Yeah, you're right, it's completely cancerous and I agree, using that phrasing was kind of a stab at myself. But it does effectively communicate what I'm looking for.

Still missing, want a hint babe? :*

How do you feel about pic related?

>he skips Herodotus and Thucydides

Way to completely and utterly meme this poor fucker.

In all truthfulness I might reread Moby Dick.

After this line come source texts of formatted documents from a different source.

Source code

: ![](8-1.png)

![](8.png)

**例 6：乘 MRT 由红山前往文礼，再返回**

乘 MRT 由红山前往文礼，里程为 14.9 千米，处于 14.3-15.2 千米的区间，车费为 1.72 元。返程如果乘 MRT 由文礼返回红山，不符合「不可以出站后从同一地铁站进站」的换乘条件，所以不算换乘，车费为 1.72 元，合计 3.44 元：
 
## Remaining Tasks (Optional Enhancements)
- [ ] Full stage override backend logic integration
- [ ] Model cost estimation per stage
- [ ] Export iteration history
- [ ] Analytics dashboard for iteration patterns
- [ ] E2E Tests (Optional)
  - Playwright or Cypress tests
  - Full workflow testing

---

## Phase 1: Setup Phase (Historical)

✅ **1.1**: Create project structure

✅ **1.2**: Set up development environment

There were so many words in that book I didn't know, so many references I never bothered to look up. For how slow paced it is, it's a surprisingly thick book, in terms of content density. But man do I love his writing, it reads like poetry. First book I've read that has got me to see so much beauty and aesthetics. Plus I just love me some whales and the ocean, so that's nice.

blogshit goes on /r9k/

go and acquire some culture
this diet of memes is making you retarder

>start with the Greeks

Literally why? Read what you want to.

Maybe he wants to start with the Greeks. Ever think of that?! Huh? Did you? Huh, little boy? Did ya?!

Starting with the Greeks is important if you want a deeper understanding of literature. Most of the great authors had a classical education and they wrote with the assumption that the reader was also familiar with Greek texts.